What you will learn from the movie is that getting to space and back required a lot of practice. Many simulations and experiments before NASA got it right. The same is true for our 2.5D design capability. We started doing test chips for this technology in 2011. There were a lot of tests, and a lot to learn. Tests to check package reliability. Others to test the robustness of assembly. Yet more to test thermal stability, and finally tests to verify the throughput of the completed device. All of these test vehicles formed the foundation for our opening night event of a full production tapeout of a complex 2.5D system.
Application-specific standard products (ASSPs) have been using 2.5D and finFET technology for a while now and there have been some dramatic firsts along the way.
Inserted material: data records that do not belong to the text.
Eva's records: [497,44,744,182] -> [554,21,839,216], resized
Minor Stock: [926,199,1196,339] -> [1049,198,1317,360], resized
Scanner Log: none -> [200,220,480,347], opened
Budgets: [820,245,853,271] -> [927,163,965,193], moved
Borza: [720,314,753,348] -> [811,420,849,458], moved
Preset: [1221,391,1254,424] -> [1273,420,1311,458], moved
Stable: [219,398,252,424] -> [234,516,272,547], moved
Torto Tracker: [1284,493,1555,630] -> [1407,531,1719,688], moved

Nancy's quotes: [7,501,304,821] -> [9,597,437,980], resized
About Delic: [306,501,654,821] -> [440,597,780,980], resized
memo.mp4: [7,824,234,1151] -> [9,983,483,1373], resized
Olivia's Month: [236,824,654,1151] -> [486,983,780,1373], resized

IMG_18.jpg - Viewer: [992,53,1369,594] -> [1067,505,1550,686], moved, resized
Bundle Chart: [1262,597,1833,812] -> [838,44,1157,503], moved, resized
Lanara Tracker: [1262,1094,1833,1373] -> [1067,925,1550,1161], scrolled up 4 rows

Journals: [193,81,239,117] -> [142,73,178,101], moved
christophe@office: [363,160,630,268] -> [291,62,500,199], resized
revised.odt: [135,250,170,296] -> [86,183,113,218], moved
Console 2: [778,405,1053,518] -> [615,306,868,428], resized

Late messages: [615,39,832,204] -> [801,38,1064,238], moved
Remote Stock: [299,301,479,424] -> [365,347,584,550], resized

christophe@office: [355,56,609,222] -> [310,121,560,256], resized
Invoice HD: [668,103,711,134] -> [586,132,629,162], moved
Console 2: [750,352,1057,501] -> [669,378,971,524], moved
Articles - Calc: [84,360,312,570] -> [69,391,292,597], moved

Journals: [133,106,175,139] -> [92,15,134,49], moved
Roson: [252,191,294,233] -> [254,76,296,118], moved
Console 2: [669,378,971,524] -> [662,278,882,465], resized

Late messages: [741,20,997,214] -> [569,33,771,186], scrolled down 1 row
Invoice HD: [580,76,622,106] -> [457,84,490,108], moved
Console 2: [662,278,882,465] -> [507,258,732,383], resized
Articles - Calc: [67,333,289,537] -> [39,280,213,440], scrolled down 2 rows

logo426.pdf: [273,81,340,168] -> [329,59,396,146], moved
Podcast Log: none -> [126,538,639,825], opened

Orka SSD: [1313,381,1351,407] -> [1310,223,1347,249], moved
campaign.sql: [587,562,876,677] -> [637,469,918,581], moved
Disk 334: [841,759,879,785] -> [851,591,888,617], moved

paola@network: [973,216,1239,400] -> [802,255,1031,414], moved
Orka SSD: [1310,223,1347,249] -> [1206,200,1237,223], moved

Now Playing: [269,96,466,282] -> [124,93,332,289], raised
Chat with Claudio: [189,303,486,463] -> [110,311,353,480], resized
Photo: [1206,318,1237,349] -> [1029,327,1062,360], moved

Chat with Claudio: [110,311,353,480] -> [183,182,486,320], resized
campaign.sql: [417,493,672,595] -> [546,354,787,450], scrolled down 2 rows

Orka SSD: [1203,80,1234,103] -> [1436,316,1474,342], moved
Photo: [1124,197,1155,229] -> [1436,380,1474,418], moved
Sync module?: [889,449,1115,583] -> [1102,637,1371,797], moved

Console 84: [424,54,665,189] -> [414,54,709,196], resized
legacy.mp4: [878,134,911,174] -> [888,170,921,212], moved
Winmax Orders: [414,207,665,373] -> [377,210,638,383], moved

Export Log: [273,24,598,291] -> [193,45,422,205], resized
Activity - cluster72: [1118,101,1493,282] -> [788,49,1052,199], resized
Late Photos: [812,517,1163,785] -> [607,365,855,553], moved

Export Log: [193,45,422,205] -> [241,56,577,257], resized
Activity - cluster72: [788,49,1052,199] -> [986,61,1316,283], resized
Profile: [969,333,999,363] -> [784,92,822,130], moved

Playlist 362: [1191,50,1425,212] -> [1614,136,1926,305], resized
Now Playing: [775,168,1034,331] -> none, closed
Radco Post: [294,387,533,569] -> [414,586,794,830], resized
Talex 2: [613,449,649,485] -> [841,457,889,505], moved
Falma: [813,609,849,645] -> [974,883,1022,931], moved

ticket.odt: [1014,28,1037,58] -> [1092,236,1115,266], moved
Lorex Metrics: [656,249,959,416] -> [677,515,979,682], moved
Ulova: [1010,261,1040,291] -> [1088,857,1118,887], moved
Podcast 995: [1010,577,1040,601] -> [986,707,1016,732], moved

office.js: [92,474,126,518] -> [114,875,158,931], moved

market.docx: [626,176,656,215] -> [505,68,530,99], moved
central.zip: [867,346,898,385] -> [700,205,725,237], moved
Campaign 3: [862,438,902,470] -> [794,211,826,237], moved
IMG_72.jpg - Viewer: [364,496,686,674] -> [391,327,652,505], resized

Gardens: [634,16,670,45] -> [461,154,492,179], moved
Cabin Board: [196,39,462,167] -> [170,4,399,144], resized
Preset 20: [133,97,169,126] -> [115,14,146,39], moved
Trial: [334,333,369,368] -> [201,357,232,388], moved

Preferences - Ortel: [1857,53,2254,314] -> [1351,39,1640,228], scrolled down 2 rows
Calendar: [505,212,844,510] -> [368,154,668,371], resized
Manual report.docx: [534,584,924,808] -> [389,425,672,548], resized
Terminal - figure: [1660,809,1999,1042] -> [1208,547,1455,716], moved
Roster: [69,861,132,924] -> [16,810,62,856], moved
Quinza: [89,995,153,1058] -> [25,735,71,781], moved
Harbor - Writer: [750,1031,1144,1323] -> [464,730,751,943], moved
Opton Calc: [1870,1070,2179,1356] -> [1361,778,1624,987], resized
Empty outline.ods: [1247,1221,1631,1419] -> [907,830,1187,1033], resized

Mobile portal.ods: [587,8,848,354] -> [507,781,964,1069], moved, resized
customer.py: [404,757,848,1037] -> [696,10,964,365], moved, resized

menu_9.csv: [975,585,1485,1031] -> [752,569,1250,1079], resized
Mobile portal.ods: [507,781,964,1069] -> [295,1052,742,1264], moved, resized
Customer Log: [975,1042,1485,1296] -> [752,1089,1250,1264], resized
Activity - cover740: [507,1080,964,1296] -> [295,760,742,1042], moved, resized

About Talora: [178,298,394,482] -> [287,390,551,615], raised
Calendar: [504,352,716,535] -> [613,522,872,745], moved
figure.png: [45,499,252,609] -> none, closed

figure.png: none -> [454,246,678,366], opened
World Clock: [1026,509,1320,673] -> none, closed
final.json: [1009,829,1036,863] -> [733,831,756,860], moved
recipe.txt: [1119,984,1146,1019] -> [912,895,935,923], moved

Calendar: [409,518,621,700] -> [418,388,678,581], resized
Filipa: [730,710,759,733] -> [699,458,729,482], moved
You can find out how AMD beat Nvidia to the market with its first 2.5D graphics card that utilized HBM memory stacks here. And then there is the Xilinx Virtex-7, the first commercial device to use this technology. All this can make someone a lot of money. Perhaps a $170B market by 2022.
FinFET technology has blazed some trails as well. Like the first 10nm finFET cell phone chip. Notwithstanding all these exciting firsts, there are “lasts” looming as well. Will Moore’s Law finally be repealed? Is there a point in time when transistor shrinking simply stops working? The folks at MIT think it’s coming soon, by 2021. So what happens next? The future actually looks quite bright. Lots more “firsts” to conquer. If things like quantum computing are interesting to you, take a look into the future here.
Meanwhile, back at eSilicon here on planet Earth, we will be taping out many more finFET/2.5D ASICs over the coming months. Each will do something that has never been done before. We’re excited and honored to be blazing these trails with our customers.